On Mon, 13 Oct 2014 10:24:28 +0900
Joel Rees <joel.rees@gmail.com> wrote:


> 
> I have an e-mail address my ISP gave me. Back almost twenty years ago,
> when the internet was still a bit safe for naive use, I put my
> isp-provided e-mail address in my home page. For the last fifteen
> years, I've had to periodically clear that mailbox of junkmail, a
> thousand in a week at the worst times, down to about a hundred a week
> now.

It does vary a bit. That address above has been my main one for fifteen
years, used widely on Usenet and elsewhere. About three spams a day (at
the moment) make it past my mail server, which is very aggressive,
with typically a few hundred rejections a day. My record was about ten
years ago, over 12,000 bogus attempts in 24 hours, the average in that
period was probably about 1,500/day. I have a script that counts various
rejection reasons...

> 
> I'd change the address, but a junkmail magnet is actually an
> interesting resource.

I *use* the address. Partly I was curious about whether all this
mucking about with posted email addresses was really necessary, and
whether publishing a real address was practical.
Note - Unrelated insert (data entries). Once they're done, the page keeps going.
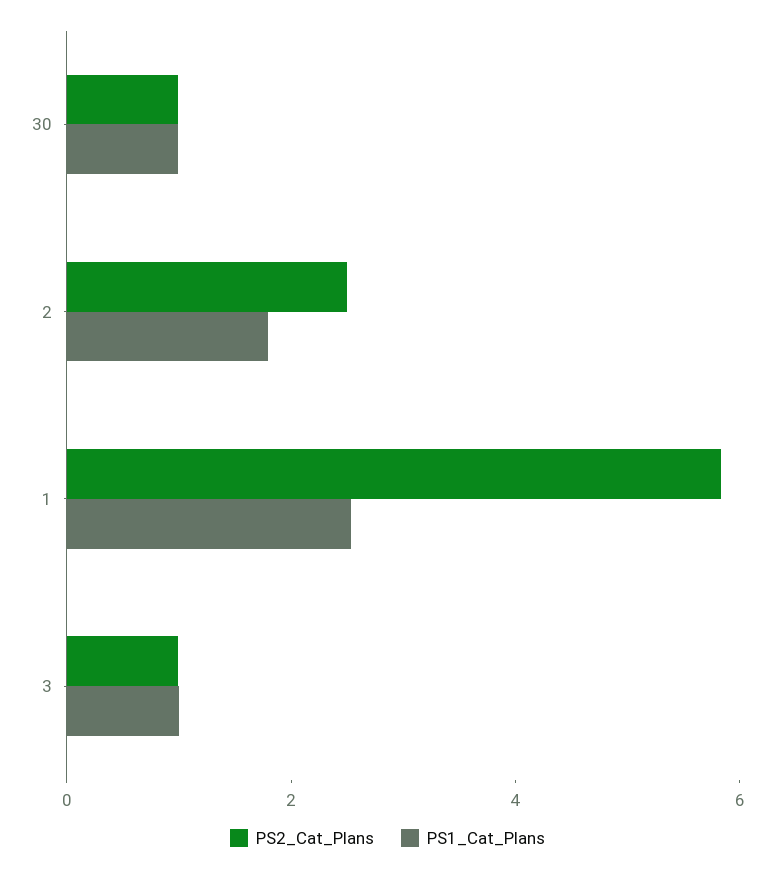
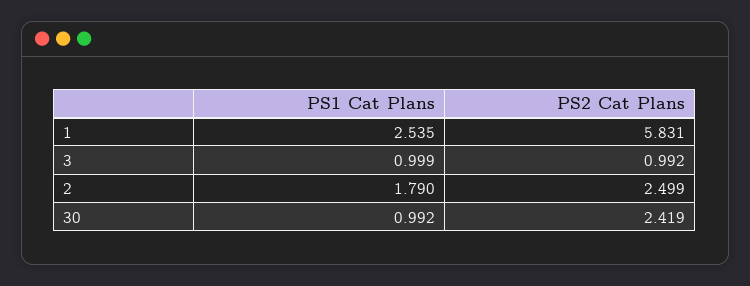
  {
    "PS2_Cat_Plans": {
-     "30": 1,
+     "30": 2.419,
      "2": 2.499,
      "1": 5.831,
      "3": 0.992
    },
    "PS1_Cat_Plans": {
      "30": 0.992,
      "2": 1.79,
      "1": 2.535,
      "3": 0.999
    }
  }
I was prepared to
give it up and fall back to others if that was necessary. My conclusion
is that it is practical, but only if you run your own mail server.
Spamassassin and other content filtering just doesn't hack it, it's an
arms race out there and I got fed up constantly refining rules and still
dropping the odd real email.
> 
> Every now and then, I still get a spate of junkmail there, where the
> to: field has a long list of semi-random names@isp.tld . I know those
> names are bogus because I know there are not that many users at this
> isp who have registered themselves with English names. Rather amusing.
> 
> What are the junkmailers doing? Shotgun mailing the isp with possible
> user names.
> 
> If the isp responds with a code that says my user-id is valid, the
> junk mailer knows he has a live address.
> 

I don't think so, I think it's all NDR spam. I don't see enough real
attempts at dictionary attacks. I see the same dozen names tried day
after day, even hour after hour, and most of the non-repeated names are
just random letter strings that could never be real email names. The
actual published address gets one to two dozen bogus connections a
day, none of the other genuine recipients get more than one or two a
week. The intention is that the spam emails be accepted by a catch-all
domain-wide mail server, then later bounced by the one that holds the
mailboxes and knows the addresses are invalid. If the authoritative
mail server for the domain knows the genuine recipients, it doesn't
work, and that's the biggest single anti-spam measure possible.